子仲弓(ちゅうきゅう)に謂いて曰わく、犁牛(りぎゅう)の子も騂(あか)く且つ角あらば、用うる勿(なか)らんと欲すと雖(いえど)も、山川其れ諸(これ)を舎(す)てんや、と。(「雍也第六」6)
(解説)
「孔子が仲弓にこうおしゃっられた。農耕用の牛の子であっても、赤褐毛で角もそろって整っておれば、使わないでおこうと思っても、山川がお見捨てになられるであろうか、と。」(論語 加地伸行)
桑原の解説、この章は象徴的な深みがあるという。
「仲弓」は冉雍のあざな。天子や大名になる資格があるとまで賞められた人物だが、出身が賤しいうえに、その父親の行状がよくなかったといわれる。孔子は人間を評価するのに、その出身によるべきではなく、本人の徳行と才能によらねばならないと考えていたので、「牛」にたとえて彼を評価したという。

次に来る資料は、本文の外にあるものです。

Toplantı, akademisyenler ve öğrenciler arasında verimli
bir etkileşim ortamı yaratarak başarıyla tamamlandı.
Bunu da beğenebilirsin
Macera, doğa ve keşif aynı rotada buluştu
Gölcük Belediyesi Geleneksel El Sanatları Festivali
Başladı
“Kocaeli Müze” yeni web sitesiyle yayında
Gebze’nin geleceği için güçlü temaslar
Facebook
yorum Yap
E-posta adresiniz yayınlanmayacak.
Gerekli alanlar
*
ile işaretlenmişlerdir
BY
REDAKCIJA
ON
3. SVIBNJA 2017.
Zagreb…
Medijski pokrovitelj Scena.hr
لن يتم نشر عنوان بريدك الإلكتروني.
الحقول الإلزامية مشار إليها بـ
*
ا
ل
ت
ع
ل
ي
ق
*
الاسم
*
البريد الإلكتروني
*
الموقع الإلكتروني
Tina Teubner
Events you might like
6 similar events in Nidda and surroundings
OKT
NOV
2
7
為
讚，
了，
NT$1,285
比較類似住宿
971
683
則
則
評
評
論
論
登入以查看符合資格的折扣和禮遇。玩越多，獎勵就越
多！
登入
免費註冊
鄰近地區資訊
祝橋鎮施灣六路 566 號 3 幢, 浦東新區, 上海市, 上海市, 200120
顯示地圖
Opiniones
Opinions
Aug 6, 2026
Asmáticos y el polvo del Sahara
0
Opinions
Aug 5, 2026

「犁牛」とは農耕用のまだら牛のこと。ふつう山川を祭るさいの犠牲としては特に飼育された赤牛が用いられるのだが、たとえつまらぬまだら牛の子であっても、その毛色が赤く、形の正しい角を持っていたならば、これを用うべきであって、もし人間がこの子牛を無視して犠牲に使うまいとしても、山川が捨てはしない、見捨てておくはずがない、といったのである。

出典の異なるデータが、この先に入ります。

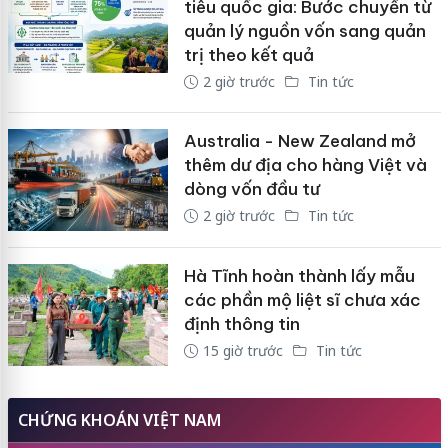
tiêu quốc gia: Bước chuyển từ
quản lý nguồn vốn sang quản
trị theo kết quả
2 giờ trước
Tin tức
Australia - New Zealand mở
thêm dư địa cho hàng Việt và
dòng vốn đầu tư
2 giờ trước
Tin tức
Hà Tĩnh hoàn thành lấy mẫu
các phần mộ liệt sĩ chưa xác
định thông tin
15 giờ trước
Tin tức
CHỨNG KHOÁN VIỆT NAM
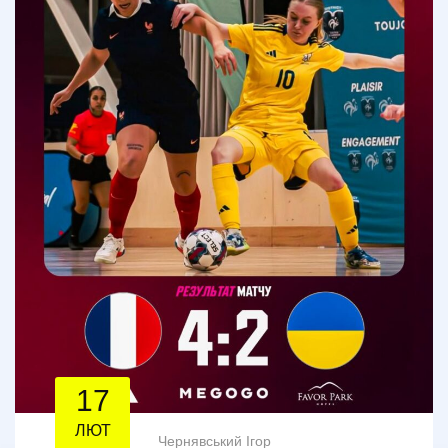
17
ЛЮТ
Чернявський Ігор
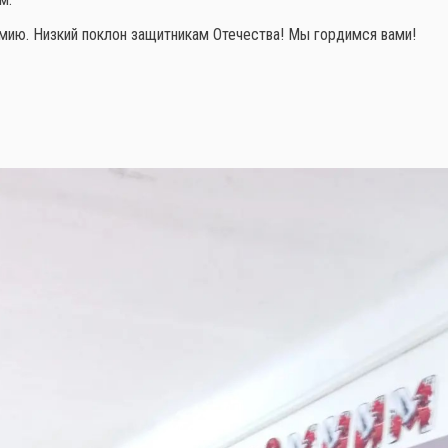
рмию. Низкий поклон защитникам Отечества! Мы гордимся вами!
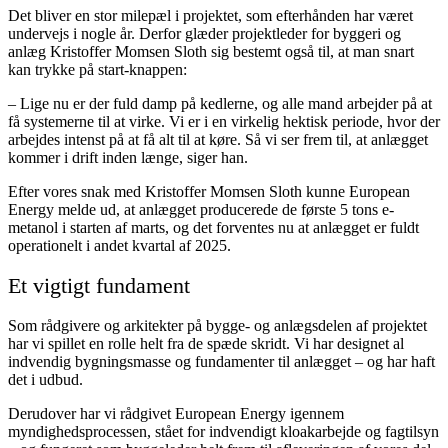
Det bliver en stor milepæl i projektet, som efterhånden har været
undervejs i nogle år. Derfor glæder projektleder for byggeri og
anlæg Kristoffer Momsen Sloth sig bestemt også til, at man snart
kan trykke på start-knappen:
– Lige nu er der fuld damp på kedlerne, og alle mand arbejder på at
få systemerne til at virke. Vi er i en virkelig hektisk periode, hvor der
arbejdes intenst på at få alt til at køre. Så vi ser frem til, at anlægget
kommer i drift inden længe, siger han.
Efter vores snak med Kristoffer Momsen Sloth kunne European
Energy melde ud, at anlægget producerede de første 5 tons e-
metanol i starten af marts, og det forventes nu at anlægget er fuldt
operationelt i andet kvartal af 2025.
Et vigtigt fundament
Som rådgivere og arkitekter på bygge- og anlægsdelen af projektet
har vi spillet en rolle helt fra de spæde skridt. Vi har designet al
indvendig bygningsmasse og fundamenter til anlægget – og har haft
det i udbud.
Derudover har vi rådgivet European Energy igennem
myndighedsprocessen, stået for indvendigt kloakarbejde og fagtilsyn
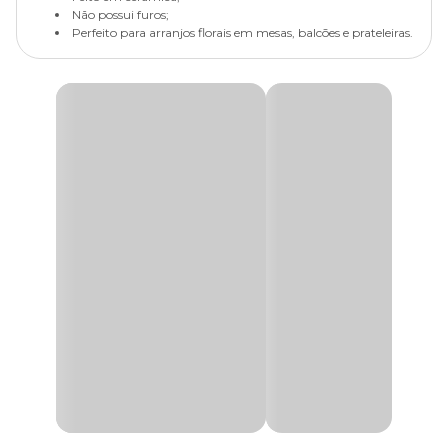
Não possui furos;
Perfeito para arranjos florais em mesas, balcões e prateleiras.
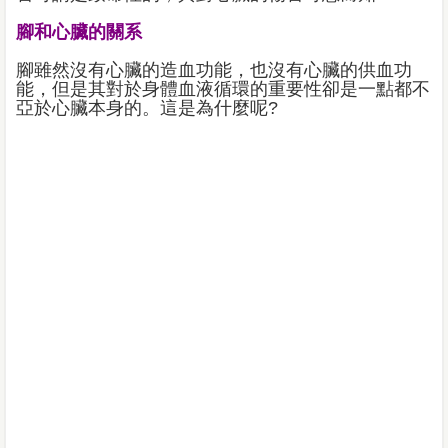
腳和心臟的關系
腳雖然沒有心臟的造血功能，也沒有心臟的供血功
能，但是其對於身體血液循環的重要性卻是一點都不
亞於心臟本身的。這是為什麼呢?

もし人がつまり君主があくまで彼を採用しまいとしたら、山川(神々)のほうでほっておかないということは、どう解決しようというのだろうか。
目の見えない暗君に罰を加えるのか、それとも手をつかねていて天を無力視させることになるのか。
孔子は仲弓がすでに李氏の宰(地頭)というかなりの地位についていることを知ったうえで、これを擁護したのであろう。
象徴的な深みのある賞であると桑原は解説する。
「仲弓」、姓は冉、名は雍、字名が仲弓。孔門十哲の一人と言われる。卑しい階級の出身であったが、人柄がよいので孔子に愛され、「雍や南面せしむ可し」(「雍也第六」1)、君主の地位を与えてもよい人物、とまで評価されていると桑原は解説する。